Beyond the physical and sociotechnical design of The Black Power Station, the project intends to create translatable research from this innovative arts collaboration between an indigenous Xhosa community in South Africa and a transdisciplinary team of UVA faculty and student researchers. The research will produce specific strategies for putting indigenous artists at the center of social, political, economic and cultural transformation. It will also create an understanding of how reimagined, co-designed spaces can foster community health and wellbeing.
Student engagement
Student researchers across four schools and a range of disciplines—Architecture, Music, Public Health, Global Studies, and Engineering Systems & Environment—will participate in several ways. We imagine summer 2022 fieldwork in South Africa, a collaboratively taught studio/seminar, or a one-credit lab co-taught and integrated with three interrelated courses—ARCH 8010: Design Research Studio, MUSI 3570: Curating Sound, and SYS 6581/4581 and PHS7017/PHS 4559: Qualitative Approaches to User-Centered Design. At least 50% of the funding will support student researchers and their travel to South Africa. The project will be feasible if travel is still impossible in 2022, however, since each investigator has demonstrated the ability to sustain international collaborations throughout the pandemic.

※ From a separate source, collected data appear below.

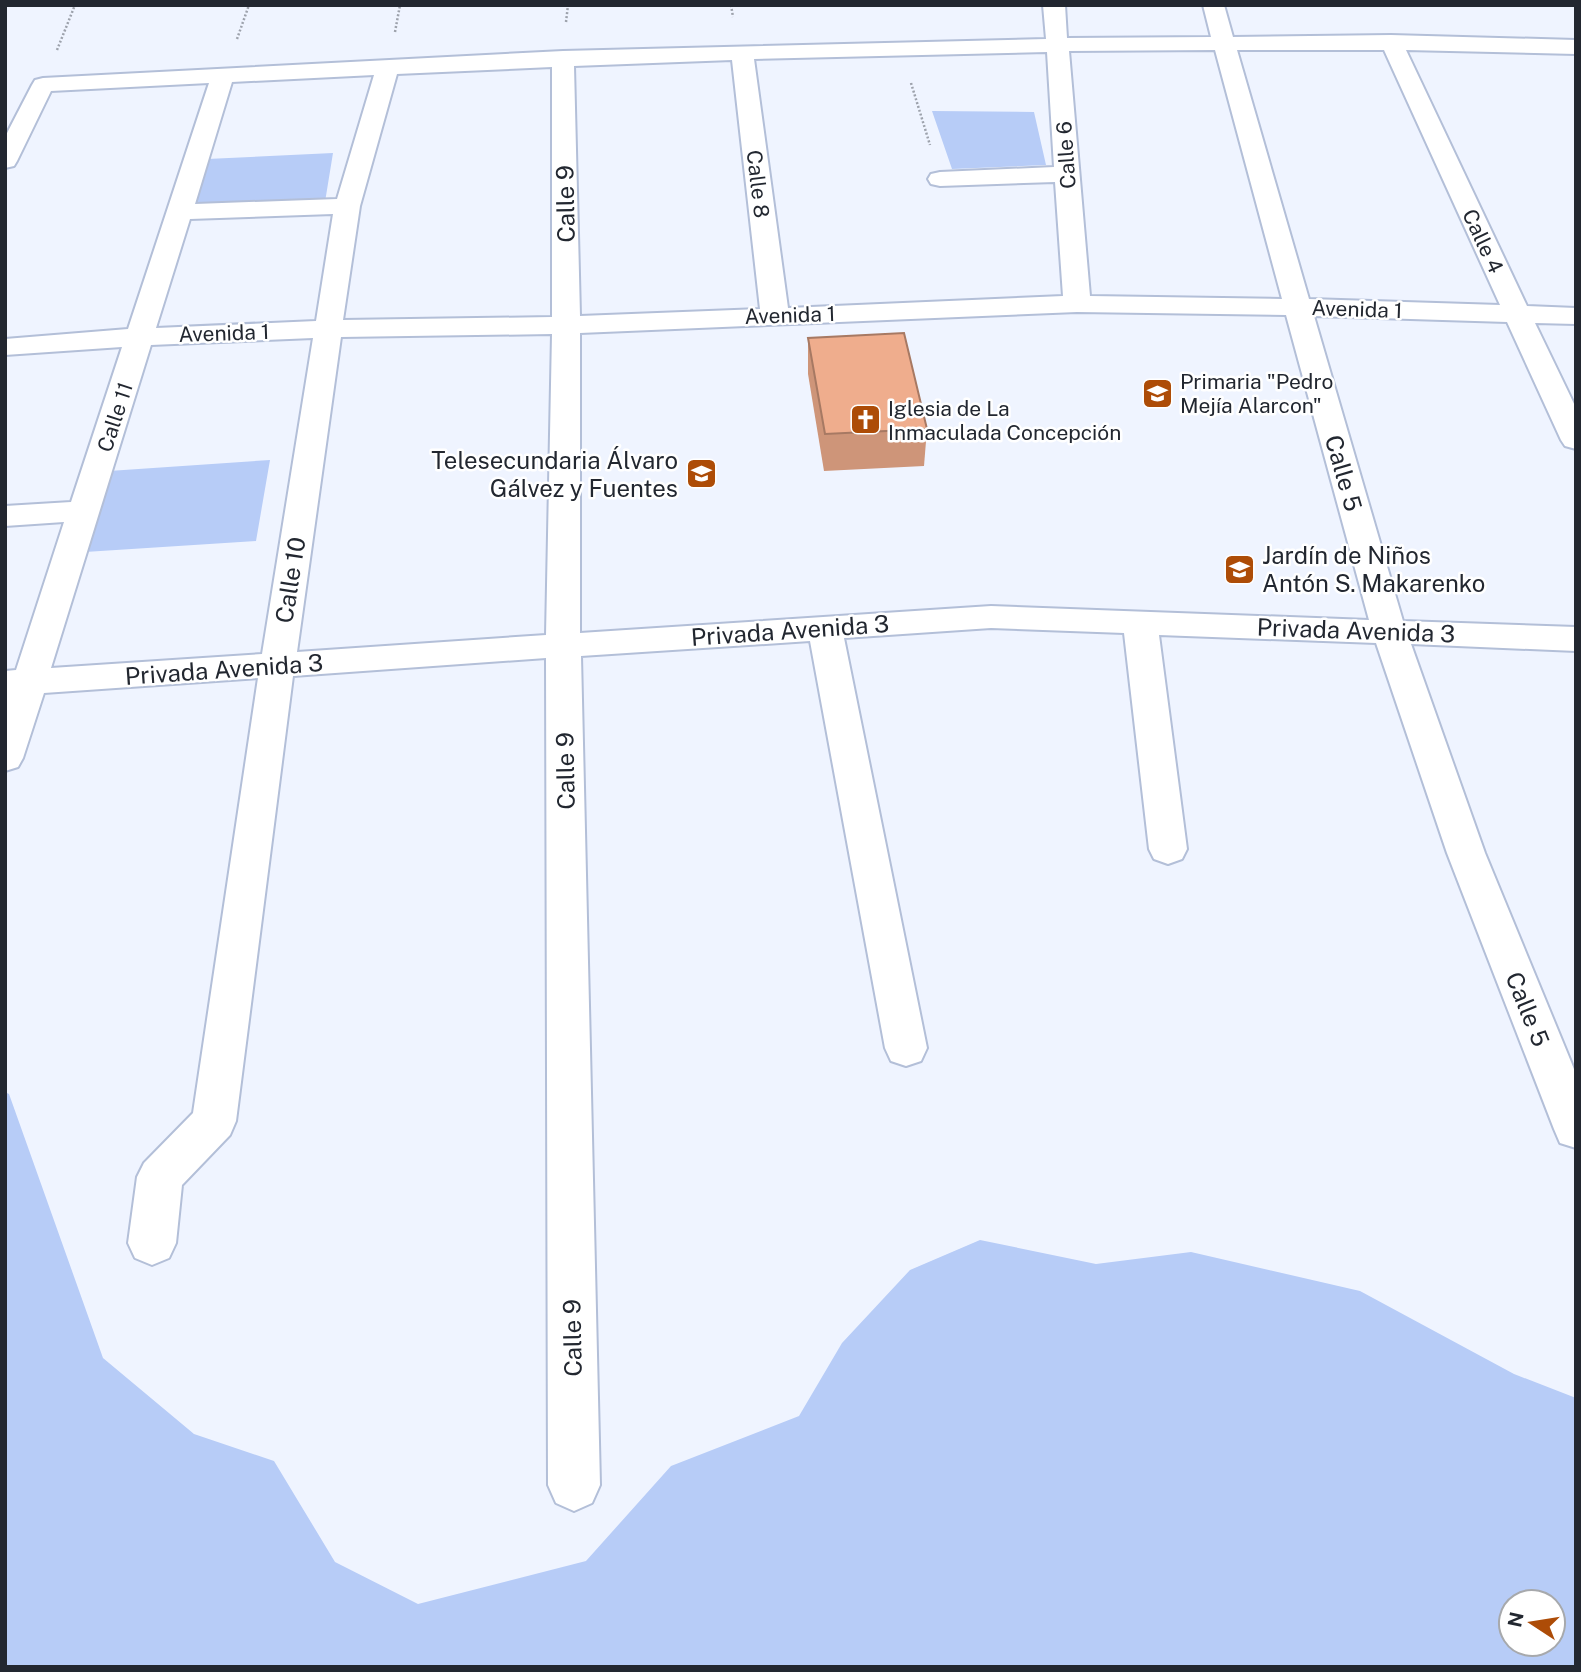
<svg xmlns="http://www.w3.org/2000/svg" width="1581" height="1672" font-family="'Public Sans',sans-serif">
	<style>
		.green { fill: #b7ccf7; fill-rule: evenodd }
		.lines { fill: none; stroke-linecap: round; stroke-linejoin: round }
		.minor-casing { stroke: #b3bfd8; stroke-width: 4 }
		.path { stroke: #9da2ac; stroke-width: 2.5; stroke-dasharray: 2 2; stroke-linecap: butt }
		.minor { fill: #fff; fill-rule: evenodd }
		.wall { fill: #ce9579 }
		.building { fill: #efad8d; stroke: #a77963; stroke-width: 2 }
		.labels { text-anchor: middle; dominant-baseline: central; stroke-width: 5; stroke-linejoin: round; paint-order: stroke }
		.far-street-label { font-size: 21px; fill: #222730; stroke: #fff }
		.far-poi-label { font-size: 21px; fill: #222730; stroke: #fff; text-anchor: start }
		.street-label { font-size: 24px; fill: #222730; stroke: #fff }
		.poi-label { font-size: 24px; fill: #222730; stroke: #fff; text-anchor: end }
	</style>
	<rect width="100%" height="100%" fill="#eff4ff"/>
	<path class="green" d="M932 111 1034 112 1046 165 952 169Z
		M333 153 325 202 193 209 207 159Z
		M270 460 256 541 85 552 109 471Z
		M5 1092 9 1094 103 1358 194 1434 274 1461 335 1562 418 1604 586 1561 671 1466 799 1416 842 1343 910 1270 980 1240 1096 1264 1191 1252 1360 1291 1514 1374 1576 1398V1667H5ZM1511 1602H1553V1644H1511Z"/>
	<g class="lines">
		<defs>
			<path id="minor" d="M1043 5H1065L1067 38 1211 37 1203 5H1224L1233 37 1391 35 1576 40V54L1406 50 1527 306 1576 308V324L1535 323 1576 408V449L1565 446 1561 440 1507 322 1314 316 1403 621 1576 627V651L1411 644 1485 853 1576 1074V1148L1560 1143 1554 1129 1447 853 1376 643 1159 635 1187 849 1182 859 1168 864 1154 859 1149 849 1124 633 991 628 844 638 927 1048 921 1061 906 1066 891 1061 885 1048 810 641 581 656 600 1485 592 1503 574 1511 556 1503 548 1485 546 658 293 676 236 1121 230 1135 182 1185 176 1243 169 1258 152 1265 135 1258 128 1243 137 1177 144 1163 193 1113 258 678 44 693 23 758 18 767 5 771V671L16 670 64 522 5 526V506L71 502 122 347 5 355V339L128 329 209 83 51 91 17 161 14 166 5 168V137L32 85 35 80 43 78 563 51 1046 39ZM1215 50 1282 299 1090 296 1069 51ZM1237 50H1384L1500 305 1309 299ZM1047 52 1054 167 940 172 931 174 928 179 931 184 940 186 1055 182 1063 296 788 308 754 59ZM732 60 760 309 580 316 574 66ZM552 67V317L343 320 360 206 397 74ZM374 75 337 199 195 204 232 82ZM333 214 316 321 156 328 190 219ZM1077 312 1286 315 1369 620 991 606 580 633V333ZM552 334 546 635 297 652 341 337ZM313 338 262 654 51 668 151 345Z"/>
		</defs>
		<use href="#minor" class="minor-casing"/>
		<path class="path" d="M731 5 733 17
			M566 22 568 5
			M395 32 400 5
			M237 39 249 5
			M57 50 75 5
			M911 83 930 145"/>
		<use href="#minor" class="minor"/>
	</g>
	<path class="wall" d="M808 338 927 429 924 466 824 471 808 374Z"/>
	<path class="building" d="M904 333 927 429 825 434 808 338Z"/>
	<defs>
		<symbol id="school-square" viewBox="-11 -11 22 22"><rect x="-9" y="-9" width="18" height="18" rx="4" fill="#ad4c07" stroke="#fff"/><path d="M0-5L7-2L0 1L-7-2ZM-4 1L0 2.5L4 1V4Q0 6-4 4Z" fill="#fff"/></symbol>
		<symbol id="church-square" viewBox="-11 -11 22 22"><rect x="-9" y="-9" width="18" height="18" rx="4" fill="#ad4c07" stroke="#fff"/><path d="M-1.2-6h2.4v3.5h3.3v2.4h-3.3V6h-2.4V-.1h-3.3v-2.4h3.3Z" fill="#fff"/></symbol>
	</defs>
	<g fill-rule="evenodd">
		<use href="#school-square" x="1140" y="376" width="35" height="35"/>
		<use href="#church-square" x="848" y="402" width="35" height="35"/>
		<use href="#school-square" x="684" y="456" width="35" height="35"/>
		<use href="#school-square" x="1222" y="552" width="35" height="35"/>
	</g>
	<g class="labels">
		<g class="far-street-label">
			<text transform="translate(1066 155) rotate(-94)">Calle 6</text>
			<text transform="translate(758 184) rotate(83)">Calle 8</text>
			<text transform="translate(1483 241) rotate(65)">Calle 4</text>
			<text transform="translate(1357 309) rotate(2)">Avenida 1</text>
			<text transform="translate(790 315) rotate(-2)">Avenida 1</text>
			<text transform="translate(224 333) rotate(-2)">Avenida 1</text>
			<text transform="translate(115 417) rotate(-72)">Calle 11</text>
		</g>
		<g class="far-poi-label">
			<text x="1180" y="381">Primaria "Pedro<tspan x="1180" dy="24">Mejía Alarcon"</tspan></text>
			<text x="888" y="408">Iglesia de La<tspan x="888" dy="24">Inmaculada Concepción</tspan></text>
		</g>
		<g class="street-label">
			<text transform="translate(565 204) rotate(-91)">Calle 9</text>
			<text transform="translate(1344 473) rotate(74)">Calle 5</text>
			<text transform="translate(290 580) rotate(-81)">Calle 10</text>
			<text transform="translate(790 630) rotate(-4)">Privada Avenida 3</text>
			<text transform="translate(1356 630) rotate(2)">Privada Avenida 3</text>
			<text transform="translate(224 669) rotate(-4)">Privada Avenida 3</text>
			<text transform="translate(565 771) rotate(-91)">Calle 9</text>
			<text transform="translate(1528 1009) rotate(68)">Calle 5</text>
			<text transform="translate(572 1338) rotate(-91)">Calle 9</text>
		</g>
		<g class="poi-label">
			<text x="678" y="460">Telesecundaria Álvaro<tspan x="678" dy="28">Gálvez y Fuentes</tspan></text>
			<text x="1262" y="555" text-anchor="start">Jardín de Niños<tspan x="1262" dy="28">Antón S. Makarenko</tspan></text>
		</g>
	</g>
	<rect width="1581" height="1672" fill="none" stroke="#222730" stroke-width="14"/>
	<g transform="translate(1532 1623) rotate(282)"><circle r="33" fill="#ffffff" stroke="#a7a9ac" stroke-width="2"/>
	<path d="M0-5L12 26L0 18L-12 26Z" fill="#ad4c07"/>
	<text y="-10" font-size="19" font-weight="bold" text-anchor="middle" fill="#222730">N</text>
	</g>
</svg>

The three researchers have not worked together before, but they all have extensive experience working closely with undergraduate and graduate students in community-engaged research in South Africa. For instance, Crisman has completed successful design research projects in the US, India, Jamaica and South Africa. Lobley has collaborated with arts and community activists in Europe and South Africa for more than a decade, exploring the design of immersive sound environments and spaces. Valdez has conducted community-engaged research both locally and globally to promote health equity. This new transdisciplinary collaboration brings multiple opportunities for engaged student research and practical work.